Sen 2 tane enayi transferle ‘‘Şampiyonluğa oynayacağım’’ diyorsun, böyle bir komedi yok. Sonra bakıyorsun, bu futbolcular takımda oynayacak düzeyde değil. Geri de dönemiyorsun. Aslında geri dönmek de erdem, ama sen dönmek bir yana onları müdafa ediyorsun, sonra bu hallere düşüyorsun. F.Bahçe'ye gelen standart oyuncular bu formanın büyüklüğüyle kendilerini olağanüstü görüp, öyle oynamaya çalışıyorlar. Bu da iki misli kötü oluyor. Yapılacak bir iş var, transfer.
Sorular ve sorunlar
2 yabancı alınacak diyorlar. Kim seçecek bunları, Daum mu? Ben bile Daum'un seçtiğinden şüpheliyim. Bir kaleci seçti ki, faciaydı. Şimdi nasıl oyuncular alınacak? Ucuz mu tercih edilecek, takımı ileriye götürecekler mi? Sorunlardan ilki bu. Bunları kim seçecek, kim tavsiye edecek, bu da ikinci sorun. Başkan kimleri dinleyip, kimleri alacak bu üçüncüsü.

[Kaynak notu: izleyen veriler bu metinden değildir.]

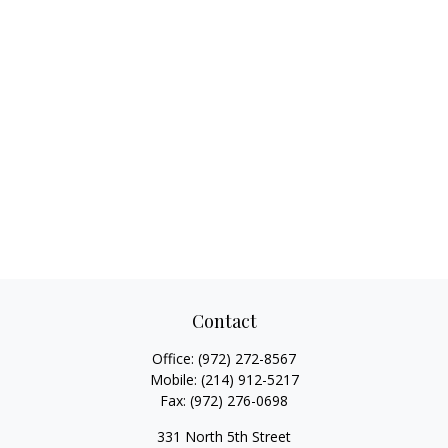
Contact
Office:
(972) 272-8567
Mobile:
(214) 912-5217
Fax:
(972) 276-0698
331 North 5th Street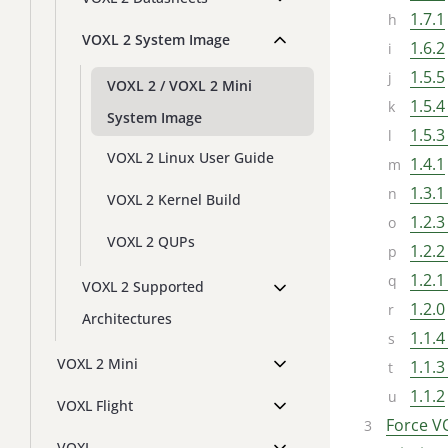
1.7.1
VOXL 2 System Image
1.6.2
1.5.5
VOXL 2 / VOXL 2 Mini
1.5.4
System Image
1.5.3
VOXL 2 Linux User Guide
1.4.1
1.3.1
VOXL 2 Kernel Build
1.2.3
VOXL 2 QUPs
1.2.2
1.2.1
VOXL 2 Supported
1.2.0
Architectures
1.1.4
VOXL 2 Mini
1.1.3
1.1.2
VOXL Flight
Force V
VOXL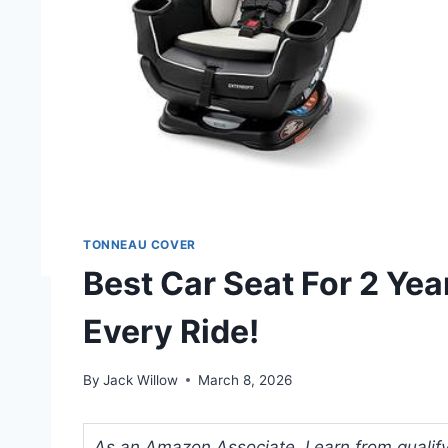
TONNEAU COVER
Best Car Seat For 2 Yea
Every Ride!
By
Jack Willow
March 8, 2026
As an Amazon Associate, I earn from qualifyi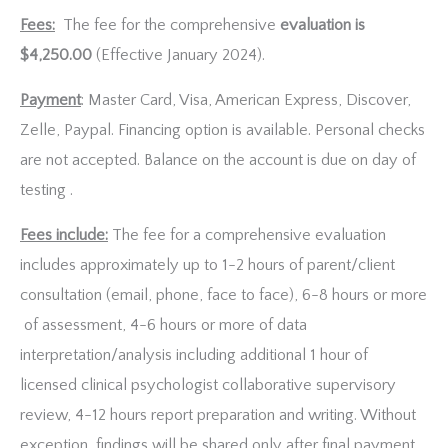
Fees:
The fee for the comprehensive
evaluation is
$4,250.00
(Effective January 2024).
Payment
: Master Card, Visa, American Express, Discover,
Zelle, Paypal. Financing option is available. Personal checks
are not accepted. Balance on the account is due on day of
testing .
Fees include:
The fee for a comprehensive evaluation
includes approximately up to 1-2 hours of parent/client
consultation (email, phone, face to face), 6-8 hours or more
of assessment, 4-6 hours or more of data
interpretation/analysis including additional 1 hour of
licensed clinical psychologist collaborative supervisory
review, 4-12 hours report preparation and writing. Without
exception, findings will be shared only after final payment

6 senedir bu kadar iyi işler yapan, F.Bahçe'nin geleceğini yükseklere taşımayı hedefleyen başkan ve yönetim, bu transferlerle hedef tahtası haline geliyor, yine de aynı hataya devam ediyor. İşin garip olan tarafı da bu. Biz nerede yanlış yapıyoruz diyemiyorlar. Bak bunlara danıştık da bugüne kadar bu hale düştük diye düşünmek, akıllarına gelmiyor. Bir hata yaparsınız, ikincisini, üçüncüsünü yaparsınız. Sonra ‘‘Ben ne yapıyorum?'' dersiniz. Ancak aynı hatayı 4, 5, 6 kere yaparsanız, bu artık hata olmaktan çıkar, resmen aptallık olur. Yine bir sürü bir şey bilmeyen adama danışıp, futbolcular alacaklar, Allah sonlarını hayır etsin.
Samsun'da neden koşmadınız?
* Fenerbahçe-Beşiktaş derbisinin sonucunun yansıması nasıl olacak?
Beraberlikten Beşiktaş memnun, liderliği ve puan farkını koruyor. G.Saray, Trabzon berabere kalmıştı, F.Bahçe ile de kendi oynadı ve berabere kaldı. Yarıştaki herkes puan kaybetti. Beşiktaş istediği sonucu almış gibi. Ancak bu skor F.Bahçe için sorun. Kazanmak üzere olduğu maçı berabere bitirdiği için üzülüyor. Esasında üzülmemesi lazım, asıl Samsunspor maçına üzülmeli. Üzünülecek maç oydu.
Beşiktaş ile F.Bahçe maçları, ikisinden biri ne kadar kötü olursa olsun, diğer maçlarla kıyaslanmayacak bir mücadele ve sonuç ortaya çıkarır. Bunu bakanından milletvekiline, sokaktaki çocuğa herkes biliyor. Samsunspor maçı 10 puanlık maçtı. Ama F.Bahçe, Samsun'a 3-0'lık skorla öyle yenildi ki, herşeyin üstüne rakip bir de şov yaptı. Madem Beşiktaş maçında bu kadar çok koşuyorsun, Samsun maçında da koş. Niye koşmadınız? Koşsanız, F.Bahçe böyle kötü durumlara da düşmez.